While effective antiretroviral therapy has contributed to the prolonged survival of people with HIV, they continue to experience higher rates of noncommunicable diseases (NCDs) compared to those living without HIV. A team of researchers has investigated how patterns of the gut microbiome may contribute to higher rates of NCDs. The resulting article has been published in the esteemed journal, Nature Communications.
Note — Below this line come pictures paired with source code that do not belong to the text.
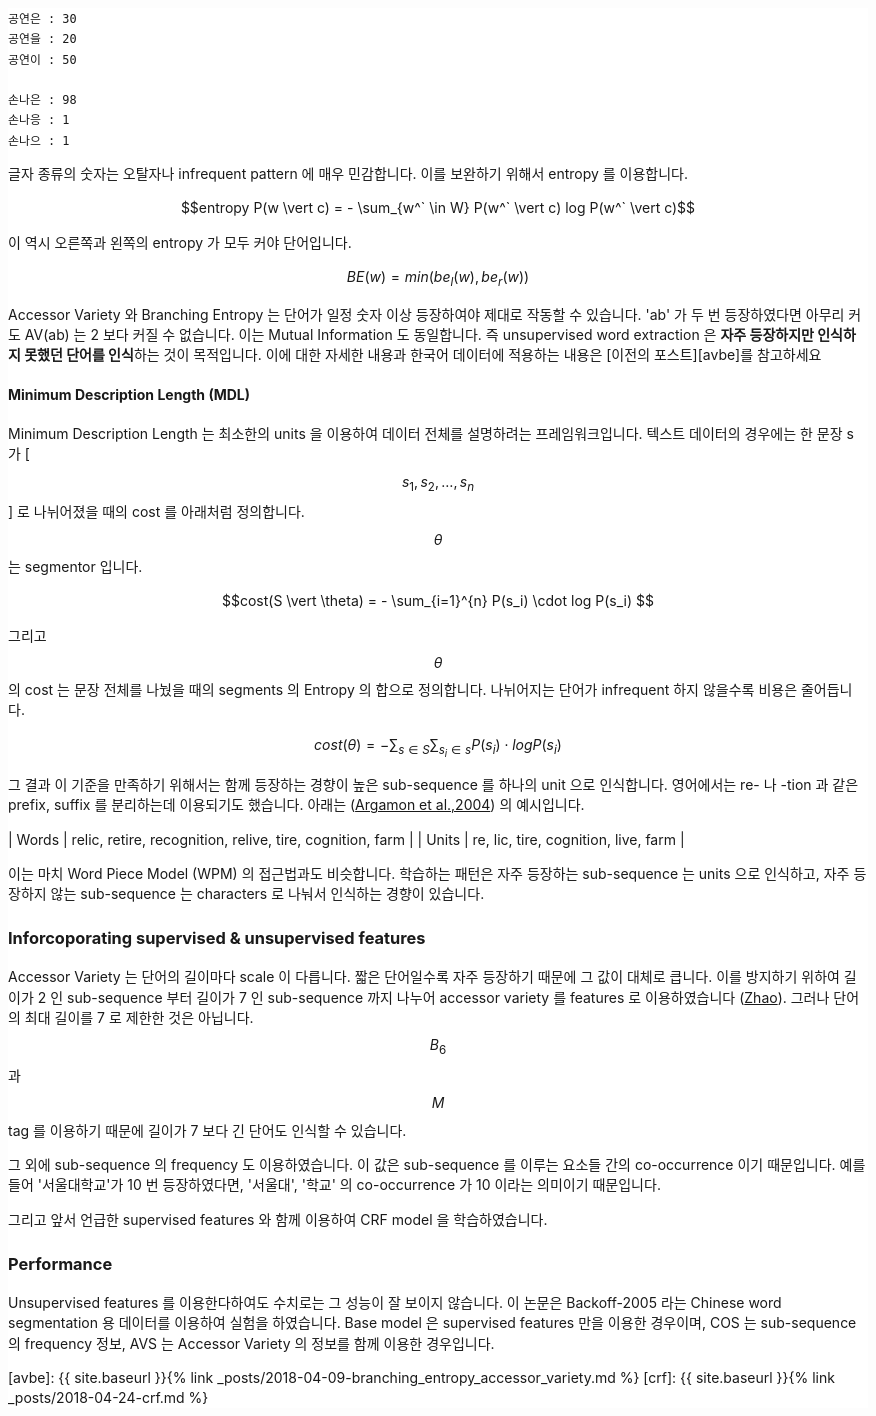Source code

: 	공연은 : 30
	공연을 : 20
	공연이 : 50

	손나은 : 98
	손나응 : 1
	손나으 : 1

글자 종류의 숫자는 오탈자나 infrequent pattern 에 매우 민감합니다. 이를 보완하기 위해서 entropy 를 이용합니다.

$$entropy P(w \vert c) = - \sum_{w^` \in W} P(w^` \vert c) log P(w^` \vert c)$$

이 역시 오른쪽과 왼쪽의 entropy 가 모두 커야 단어입니다.

$$BE(w) = min(be_l(w), be_r(w))$$

Accessor Variety 와 Branching Entropy 는 단어가 일정 숫자 이상 등장하여야 제대로 작동할 수 있습니다. 'ab' 가 두 번 등장하였다면 아무리 커도 AV(ab) 는 2 보다 커질 수 없습니다. 이는 Mutual Information 도 동일합니다. 즉 unsupervised word extraction 은 **자주 등장하지만 인식하지 못했던 단어를 인식**하는 것이 목적입니다. 이에 대한 자세한 내용과 한국어 데이터에 적용하는 내용은 [이전의 포스트][avbe]를 참고하세요


#### Minimum Description Length (MDL)

Minimum Description Length 는 최소한의 units 을 이용하여 데이터 전체를 설명하려는 프레임워크입니다. 텍스트 데이터의 경우에는 한 문장 s 가 [$$s_1, s_2, \dots, s_n$$] 로 나뉘어졌을 때의 cost 를 아래처럼 정의합니다. $$\theta$$ 는 segmentor 입니다.

$$cost(S \vert \theta) = - \sum_{i=1}^{n} P(s_i) \cdot log P(s_i) $$

그리고 $$\theta$$ 의 cost 는 문장 전체를 나눴을 때의 segments 의 Entropy 의 합으로 정의합니다. 나뉘어지는 단어가 infrequent 하지 않을수록 비용은 줄어듭니다.

$$cost(\theta) = - \sum_{s \in S} \sum_{s_i \in s} P(s_i) \cdot log P(s_i)$$

그 결과 이 기준을 만족하기 위해서는 함께 등장하는 경향이 높은 sub-sequence 를 하나의 unit 으로 인식합니다. 영어에서는 re- 나 -tion 과 같은 prefix, suffix 를 분리하는데 이용되기도 했습니다. 아래는 ([Argamon et al.,2004][mdl2]) 의 예시입니다.

| Words | relic, retire, recognition, relive, tire, cognition, farm |
| Units | re, lic, tire, cognition, live, farm |

이는 마치 Word Piece Model (WPM) 의 접근법과도 비슷합니다. 학습하는 패턴은 자주 등장하는 sub-sequence 는 units 으로 인식하고, 자주 등장하지 않는 sub-sequence 는 characters 로 나눠서 인식하는 경향이 있습니다.


### Inforcoporating supervised & unsupervised features

Accessor Variety 는 단어의 길이마다 scale 이 다릅니다. 짧은 단어일수록 자주 등장하기 때문에 그 값이 대체로 큽니다. 이를 방지하기 위하여 길이가 2 인 sub-sequence 부터 길이가 7 인 sub-sequence 까지 나누어 accessor variety 를 features 로 이용하였습니다 ([Zhao][global_information]). 그러나 단어의 최대 길이를 7 로 제한한 것은 아닙니다. $$B_6$$ 과 $$M$$ tag 를 이용하기 때문에 길이가 7 보다 긴 단어도 인식할 수 있습니다.

그 외에 sub-sequence 의 frequency 도 이용하였습니다. 이 값은 sub-sequence 를 이루는 요소들 간의 co-occurrence 이기 때문입니다. 예를 들어 '서울대학교'가 10 번 등장하였다면, '서울대', '학교' 의 co-occurrence 가 10 이라는 의미이기 때문입니다.

그리고 앞서 언급한 supervised features 와 함께 이용하여 CRF model 을 학습하였습니다.


### Performance

Unsupervised features 를 이용한다하여도 수치로는 그 성능이 잘 보이지 않습니다. 이 논문은 Backoff-2005 라는 Chinese word segmentation 용 데이터를 이용하여 실험을 하였습니다. Base model 은 supervised features 만을 이용한 경우이며, COS 는 sub-sequence 의 frequency 정보, AVS 는 Accessor Variety 의 정보를 함께 이용한 경우입니다.


[global_information]: http://citeseerx.ist.psu.edu/viewdoc/download?doi=10.1.1.482.849&rep=rep1&type=pdf
[crf_cws]: http://www.aclweb.org/anthology/W06-0127
[lift]: https://en.wikipedia.org/wiki/Lift_(data_mining)
[accessor_paper]: http://www.aclweb.org/old_anthology/J/J04/J04-1004.pdf
[branching_paper]: https://www.researchgate.net/profile/Zhihui_Jin/publication/220873812_Unsupervised_Segmentation_of_Chinese_Text_by_Use_of_Branching_Entropy/links/561db42808aecade1acb403e.pdf
[mdl]: https://pdfs.semanticscholar.org/c384/adddcad3a017f8dad14c9847dae0e6dde323.pdf
[mdl2]: http://www.aclweb.org/anthology/C04-1152
[avbe]: {{ site.baseurl }}{% link _posts/2018-04-09-branching_entropy_accessor_variety.md %}
[crf]: {{ site.baseurl }}{% link _posts/2018-04-24-crf.md %}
It is widely understood in the medical field that even after ARV treatment, people with HIV are more susceptible to noncommunicable age-related diseases such as diabetes, cardiovascular disease, and lung diseases. There has also been the idea within the field of HIV research that the gut microbiome may contribute to this increase. While these bacteria in the gut are necessary to help us digest food and absorb energy, the gut microbiome is the main source of foreign microbes that we interact with during our lives. Could the bacteria, fungi and enzymes that live in the gut microbiome increase susceptibility to NCDs? How do differences in gut microbiome patterns in people with HIV change how their immune system works? There have been studies exploring this idea, however, the data on HIV-associated inflammation of the gut microbiome has been incomplete.

Using a subset of the AGEhIV Cohort, an AIGHD project led by Prof. Peter Reiss, the team of researchers explored how the gut microbiome is different in people with HIV, and the extent to which it may correlate with the increase in inflammatory diseases. They discovered that people with HIV had a range of microbiome disturbances, and that this range shows a correlation with how many age-related noncommunicable diseases they had experienced. While this is a key finding in their study, the team took their research a step further. In previous studies, researchers were comparing the gut microbiomes of HIV-infected men who have sex with men (MSM) with non-infected heterosexual men. However, recent studies had uncovered sexual practice as a major source of microbiota variation. In order to have a more direct comparison, this paper compared the gut microbiome of MSM with HIV to uninfected MSM, heterosexual men with HIV to uninfected heterosexual men, and heterosexual women with HIV to uninfected heterosexual women. This more direct comparison clearly revealed significant gut microbiota differences among all groups with HIV, regardless of sex and sexual practice.

Congratulations to the researchers involved in this publication for their hard work and dedication.